Keynote Address: “Teaching (from) the Archives”
Ma Vang, Associate Professor of History & Critical Race and Ethnic Studies, University of California, Merced
This talk will highlight insights about archival encounters as practices of study, teaching, and life-making. It will show how the archive as a site of colonial knowledge-making and governance is also highly teachable.
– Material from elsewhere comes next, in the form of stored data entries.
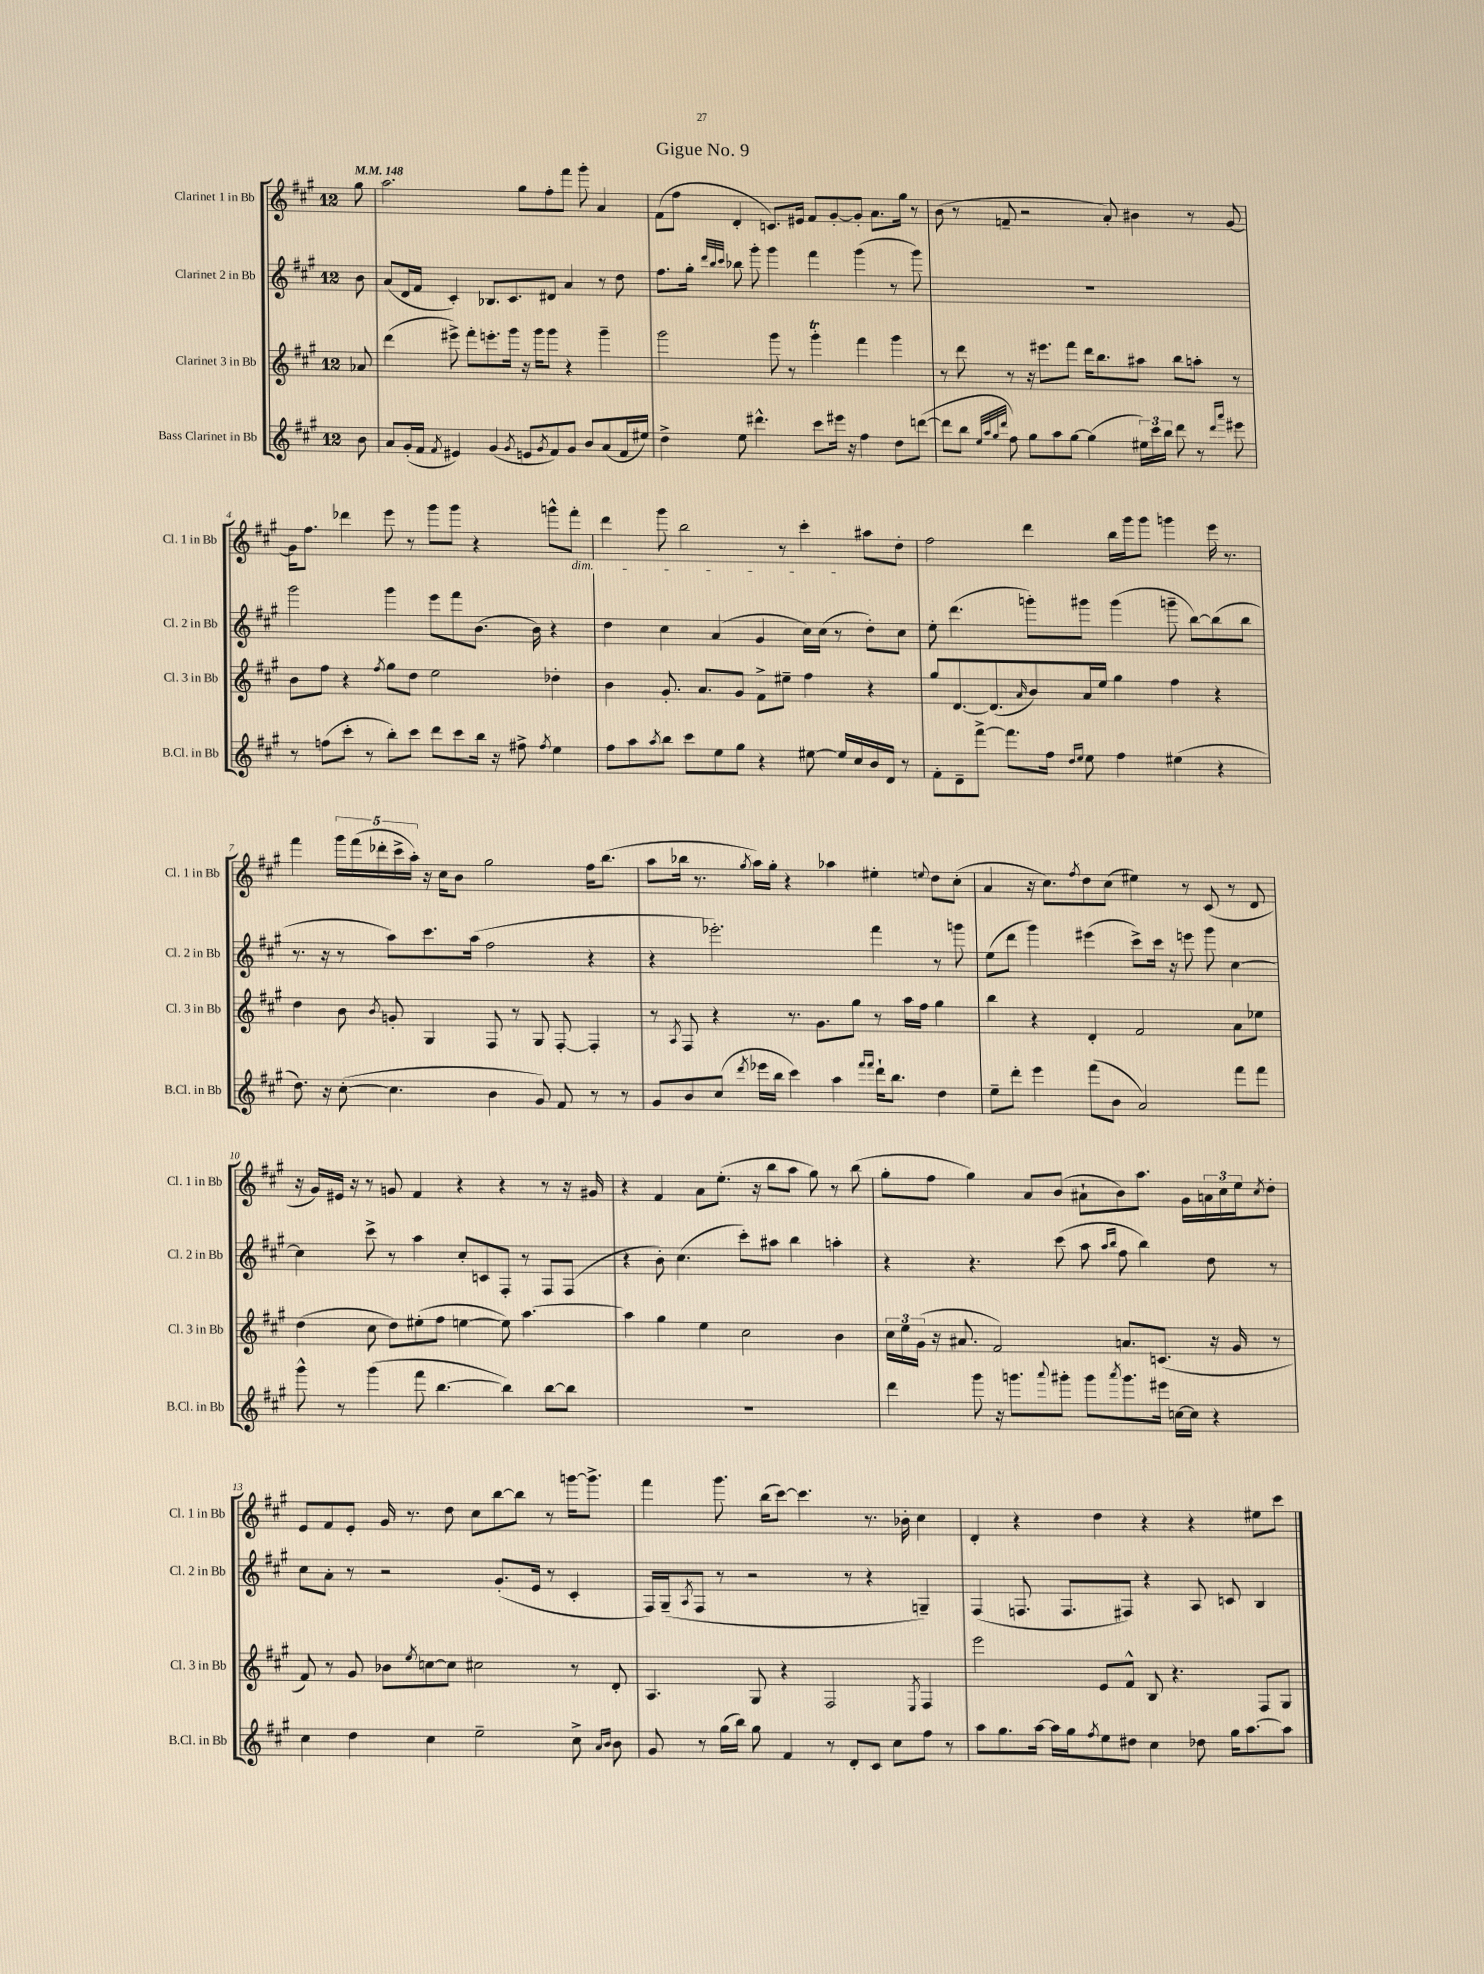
\header { title = "Gigue No. 9" }
<<
\new StaffGroup <<
\new Staff = "s0" \with { instrumentName = "Clarinet 1 in Bb" shortInstrumentName = "Cl. 1 in Bb" } {
    \clef treble \key a \major \once \override Staff.TimeSignature.style = #'single-digit \time 12/8 \partial 8 \tempo 4 = 148
    gis''8 |
    a''2. gis''8 fis''8-. fis'''8 gis'''8-. a'4 |
    fis'8( fis''8 d'4-. c'8.) eis'16 fis'8 gis'8~-. gis'8-. a'8. gis''16 r8 |
    b'8( r8 f'8-- r2 a'8-.) bis'4 r8 gis'8~ |
    gis'16 fis''8. des'''4 e'''8 r8 gis'''8 gis'''8 r4 g'''8-^ fis'''8-.\dim |
    d'''4 gis'''8 b''2 r8 cis'''4-.\! ais''8 d''8-. |
    fis''2 d'''4 b''16 gis'''16 gis'''8 g'''4 e'''16 r8. |
    fis'''4 \tuplet 5/4 { gis'''16 fis'''16( des'''16-. cis'''16-> a''16-.) } r16 cis''16 b'8 gis''2 fis''16 b''8.( |
    a''8 bes''16 r8. \acciaccatura { gis''8 } a''16) gis''16-. r4 aes''4 eis''4-. \appoggiatura { e''8 } d''8 cis''8-.( |
    a'4 r16 cis''8.) \acciaccatura { fis''8 } d''8 cis''8( eis''4) r8 cis'8( r8 d'8 |
    r16 gis'16) eis'16 r16 r8 g'8 fis'4 r4 r4 r8 r16 gis'16 |
    r4 fis'4 a'8 e''8.-.( r16 b''8 a''8 gis''8) r8 b''8( |
    gis''8-. fis''8 gis''4) a'8 b'8( ais'8-! b'8) a''8. gis'16 \tuplet 3/2 { a'16 cis''16 e''16 } \acciaccatura { cis''8 } d''8-. |
    e'8 fis'8 e'8-. gis'16 r8. d''8 cis''8 b''8~ b''8 r8 g'''16~ g'''8.-> |
    fis'''4 gis'''8. b''16( cis'''8~) cis'''4. r8. bes'16-. cis''4 |
    d'4-. r4 d''4 r4 r4 eis''8 cis'''8 \bar "|." |
}
\new Staff = "s1" \with { instrumentName = "Clarinet 2 in Bb" shortInstrumentName = "Cl. 2 in Bb" } {
    \clef treble \key a \major \once \override Staff.TimeSignature.style = #'single-digit \time 12/8 \partial 8
    b'8 |
    a'8( d'16 fis'16 cis'4-.) bes8. cis'8. dis'8 a'4 r8 d''8 |
    fis''8. gis''16-. \grace { d'''32 b''32 cis'''32 } bes''8 gis'''8-. gis'''4 fis'''4 gis'''4( r8 gis'''8) |
    R1. |
    gis'''2 gis'''4 e'''8 fis'''8 b'8.( b'16) r4 |
    d''4 cis''4 a'4( gis'4 cis''16) cis''16( r8 d''8-.) cis''8 |
    e''8-. d'''4.( g'''8-.) gis'''8 gis'''4( g'''8-- b''8~) b''8( b''8 |
    r8. r16 r8 a''8) cis'''8. a''16( fis''2 r4 |
    r4 ees'''2.-.) fis'''4 r8 g'''8 |
    e''8( d'''8 gis'''4) eis'''4( cis'''8->) cis'''16 r16 e'''8 gis'''8 cis''4~ |
    cis''4 cis'''8-> r8 a''4 cis''8-. c'8 fis8-. r8 fis8 fis8( |
    r4 b'8-.) cis''4.( cis'''8-.) ais''8 b''4 a''4-. |
    r4 r4. cis'''8( a''8 \grace { a''16 b''16 } fis''8 b''4) d''8 r8 |
    cis''8 a'8-. r8 r2 gis'8.-.( e'16 r8 cis'4-. |
    fis16) gis16--( \acciaccatura { a8 } fis8 r8 r2 r8 r4 g4--) |
    fis4( f8. f8. fis8) r4 a8 c'8 b4 \bar "|." |
}
\new Staff = "s2" \with { instrumentName = "Clarinet 3 in Bb" shortInstrumentName = "Cl. 3 in Bb" } {
    \clef treble \key a \major \once \override Staff.TimeSignature.style = #'single-digit \time 12/8 \partial 8
    aes'8 |
    d'''4( eis'''8->) fis'''8-. e'''8.-. gis'''16 r16 gis'''16 gis'''8 r4 gis'''4-- |
    gis'''2 gis'''8 r8 gis'''4-.\trill fis'''4 gis'''4 |
    r8 d'''8 r8 r16 eis'''8. fis'''8 d'''16 b''8. ais''8 b''8 a''8-. r8 |
    b'8 fis''8 r4 \acciaccatura { fis''8 } gis''8 d''8 e''2 des''4-. |
    b'4 gis'8.-. a'8. gis'8 fis'8-> eis''8-- fis''4 r4 |
    gis''8 d'8.~ d'8.( \grace { a'16 } b'8) a'16 e''16 gis''4 fis''4 r4 |
    d''4 b'8 \acciaccatura { b'8 } g'8-. gis4 fis8 r8 gis8 fis8~-. fis4-. |
    r8 \acciaccatura { a8 } fis8 r4 r8. gis'8. gis''8 r8 a''16 fis''16 gis''4 |
    b''4 r4 d'4-. fis'2 a'8 ees''8 |
    d''4( cis''8 d''8) eis''8-.( fis''8 e''4~ e''8) a''4.~ |
    a''4 gis''4 e''4 cis''2 b'4 |
    \tuplet 3/2 { cis''16 e''16 gis'16( } r16 ais'8. fis'2) a'8. c'8.( r16 gis'16 r8 |
    fis'8) r8 gis'8 bes'8 \acciaccatura { e''8 } c''8~ c''8 cis''2 r8 d'8-. |
    a4. gis8 r4 fis2 \acciaccatura { e8 } fis4 |
    e'''2 e'8 fis'8-^ b8 r4. fis8 gis8 \bar "|." |
}
\new Staff = "s3" \with { instrumentName = "Bass Clarinet in Bb" shortInstrumentName = "B.Cl. in Bb" } {
    \clef treble \key a \major \once \override Staff.TimeSignature.style = #'single-digit \time 12/8 \partial 8
    b'8 |
    a'8 gis'16-.( fis'16 \acciaccatura { fis'8 } eis'4) gis'4( \acciaccatura { gis'8 } e'8 \acciaccatura { gis'8 } fis'8) gis'8 b'8 a'8( fis'16 eis''16) |
    d''4-> e''8 dis'''4.-^ cis'''8 eis'''16 r16 fis''4 d''8 d'''8~( |
    d'''8 b''8 \grace { e''32 a''32 gis''32 d'''32 } fis''8) gis''8 a''8 gis''8~ gis''4( \tuplet 3/2 { eis''16) cis'''16 b''16 } d'''8 r8 \grace { d'''16 a'''16 } eis'''8 |
    r8 f''8( cis'''8-. r8 b''8-.) cis'''8 d'''8 cis'''8 b''16 r16 fis''8-> \acciaccatura { fis''8 } e''4 |
    fis''8 a''8 \acciaccatura { a''8 } b''8 cis'''8 e''8 gis''8 r4 eis''8~ eis''16 cis''16 b'16 d'16 r8 |
    fis'8-. d'8-- fis'''8~-> fis'''8. fis''16 \grace { d''16 e''16 } e''8 fis''4 eis''4( r4 |
    d''8.) r16 cis''8~-.( cis''4. b'4 gis'8) fis'8 r8 r8 |
    gis'8 b'8 cis''8( \acciaccatura { d'''8 } ees'''16 b''16 cis'''4) a''4 \grace { fis'''16 fis'''16 } d'''16-! b''8. d''4 |
    e''8-- d'''8-. e'''4 fis'''8( b'8 a'2) fis'''8 fis'''8 |
    gis'''8-^ r8 gis'''4( fis'''8 b''4.~ b''4) b''8~ b''8 |
    R1. |
    d'''4 gis'''8 r16 g'''8. \appoggiatura { a'''8 } gis'''8-. gis'''8 \acciaccatura { a'''8 } gis'''8. eis'''16 c''16~ c''16 r4 |
    cis''4 d''4 cis''4 e''2-- cis''8-> \grace { a'16 b'16 } b'8 |
    gis'8 r8 gis''16( b''16) gis''8 fis'4 r8 d'8-. cis'8 cis''8 fis''8 r8 |
    a''8 gis''8. a''16~ a''16 gis''16 \acciaccatura { fis''8 } e''8 dis''8 cis''4 des''8 gis''16 a''8.~ a''8 \bar "|." |
}
>>
>>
Tracing the connections between the archive and teaching will open up an understanding of how the teachability of certain tropes, narratives, and objects reflects the archive’s governance of life-making institutions like education and medicine. In addition, it will show how community teaching engages life lived in the moment.
About Ma Vang
Ma Vang is an Associate Professor of Critical Race and Ethnic Studies at the University of California, Merced. Her book, History on the Run: Secrecy, Fugitivity, and Hmong Refugee Epistemologies (Duke University Press, 2021), examines how secrecy structures both official knowledge and refugee epistemologies about militarism and forced migration. She is co-author of Departures: An Introduction to Critical Refugee Studies (UC Press, 2022) and co-editor of Claiming Place: On the Agency of Hmong Women (University of Minnesota Press, 2016), and her writings have been published in positions: asia critique, MELUS, Critical Ethnic Studies Journal, and Amerasia Journal. Vang has two collaborative public humanities projects, Refugee Teaching Institute and Asylum for the Arts, which engages with Central Valley communities to tell refugee and immigrant stories for education, arts, and literature. Vang has received several awards to support her research, including the UC Multicampus Research collaborative grant and the Whiting Foundation Public Engagement grant. She serves as co-editor of the Critical Refugee Studies Collective book series with the University of California Press.